With much of the country having been battered for the last couple of days by storms and torrential rain, summer seems but a distant memory. So I’ve been cheering myself up by looking through the photos from Natalie’s and my recent trip to Jersey, our first (but definitely not last) visit to the Channel Islands.
We hadn’t had time for a summer holiday, so we decided to take a short midweek break. With flights and guest house booked, we got our skates on and headed south. As luck would have it, we’d chosen one of the sunniest weeks of the year. And the kids had already gone back to school, so things were nice and quiet, too.
We started off by having a look around St. Helier, the main town on the island and where we were staying for the duration of our visit. Here’s proof that we were there…
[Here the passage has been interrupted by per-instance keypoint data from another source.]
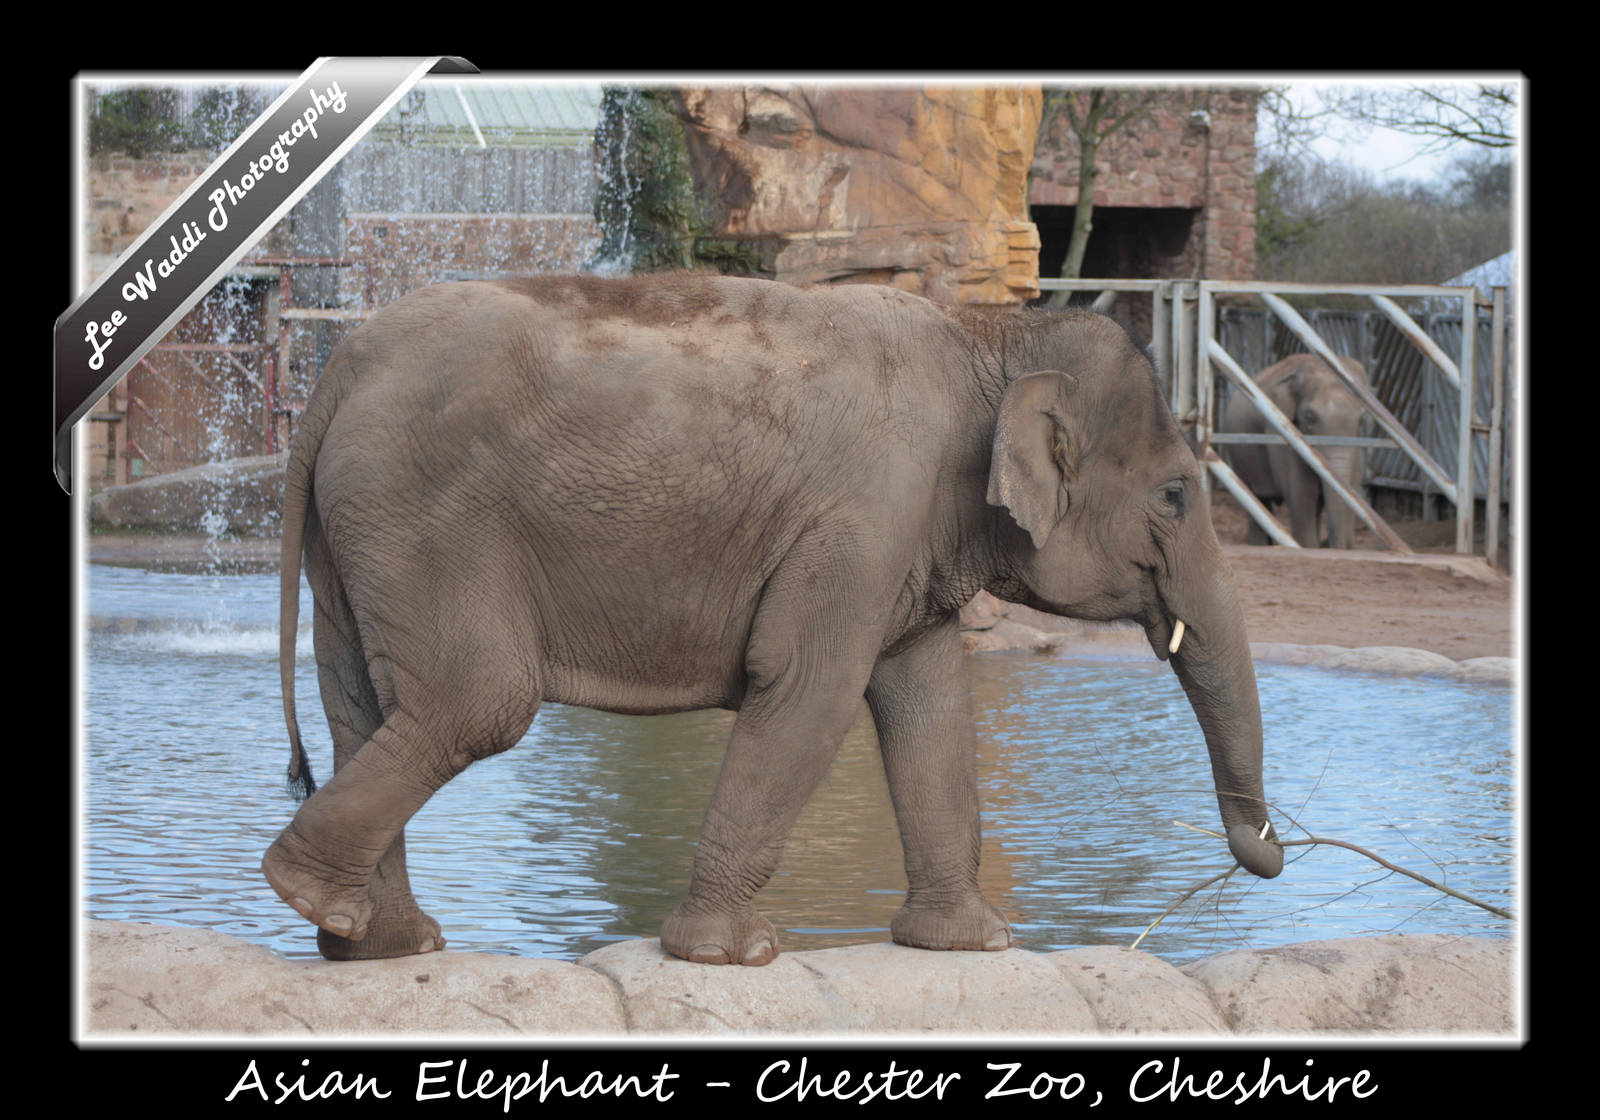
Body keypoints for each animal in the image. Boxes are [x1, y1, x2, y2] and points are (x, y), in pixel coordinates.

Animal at [266, 273, 1283, 966]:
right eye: (1176, 496)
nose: (1268, 860)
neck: (989, 331)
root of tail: (339, 369)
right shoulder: (865, 515)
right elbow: (809, 688)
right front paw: (733, 956)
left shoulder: (907, 538)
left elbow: (929, 706)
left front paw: (971, 945)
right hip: (424, 516)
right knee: (477, 700)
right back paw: (318, 900)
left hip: (355, 533)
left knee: (362, 703)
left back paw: (375, 942)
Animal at [1221, 352, 1370, 549]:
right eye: (1310, 417)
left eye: (1362, 420)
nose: (1328, 542)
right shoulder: (1281, 432)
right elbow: (1302, 495)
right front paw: (1310, 548)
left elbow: (1352, 489)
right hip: (1239, 457)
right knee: (1256, 499)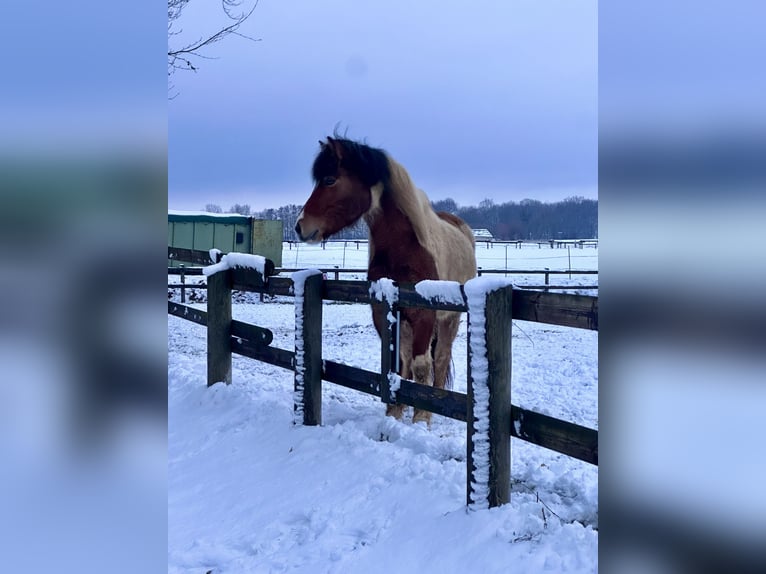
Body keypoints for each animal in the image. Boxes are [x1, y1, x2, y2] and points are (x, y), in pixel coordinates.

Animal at [295, 136, 477, 425]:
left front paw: (421, 418)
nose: (300, 226)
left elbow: (421, 366)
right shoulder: (384, 311)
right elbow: (399, 365)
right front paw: (394, 412)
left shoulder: (424, 314)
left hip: (450, 319)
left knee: (440, 359)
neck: (404, 248)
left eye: (330, 180)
While one could be forgiven for thinking that Jersey is little more than a tax haven for the uber-rich, it has quite a significant maritime heritage. It also has a very excellent maritime museum, with a wide range of interactive exhibits highlighting the island’s close links to the sea. Adjoining the maritime museum is the, erm, tapestry museum. Not so much my cup of tea, to be honest, but OK if you’re into that kind of thing. I suppose.
Around the marina, whoever comes up with such things had been very busy developing some rather inspired maritime-related art. All along one side of the harbour, for example, were stone panels illustrating the Beaufort wind scale. Also making an appearance at various points were Morse code, international code flags, semaphore and the names of famous ships built in the boatyards that have long since been replaced by a shopping arcade.
As the afternoon drew on, we hopped on a bus to St. Brelade, a small town towards the western end of the island. It was a cracker of a day and the long, sandy beach was particularly appealing. But for once, rather than just loafing around on the sand, I was looking for something in particular. I’d read in a guidebook about an old parish church at the foot of the town (on the right in the photo below) and had been attracted in particular by the description of the old fisherman’s chapel next door.
There’s a strong bond between fishing communities and the church. Anyone who regularly sets out in small boats will know just how vast and unpredictable the sea is. And anyone who has ever wandered around the graveyard in a coastal town will know just how many seafarers go out but don’t come back. Faith – and superstition, too – is part of everyday life.
Anyway, here’s the chapel. Simple, I’d agree, yet all the more powerful because of it.
Outside, meanwhile, the sun continued to shine. And both the sea and the sky were such a vibrant blue, I seriously considered taking up banking and moving over permanently. (But don’t worry, the temptation was short-lived and my conscience soon regained control.)
Here’s looking the other way along the beach, back towards St. Brelade. For future reference, you can hire kayaks and paddleboards here.
Anyway, it was getting on time-wise by now, so we took the bus back to St. Aubin, half way between St. Brelade and St. Helier, and had dinner overlooking the harbour there. And after dinner, as the sun started to set, we wandered slowly along the promenade back towards St. Helier.
While the tourists headed to their hotels or hit the bars, the locals came out to walk their dogs or to jog along the beach. After a hectic day of financial wheeling and dealing, it was as if the island was taking a deep breath and settling in for the night. Which, on our arrival back at our hotel, is exactly what we did.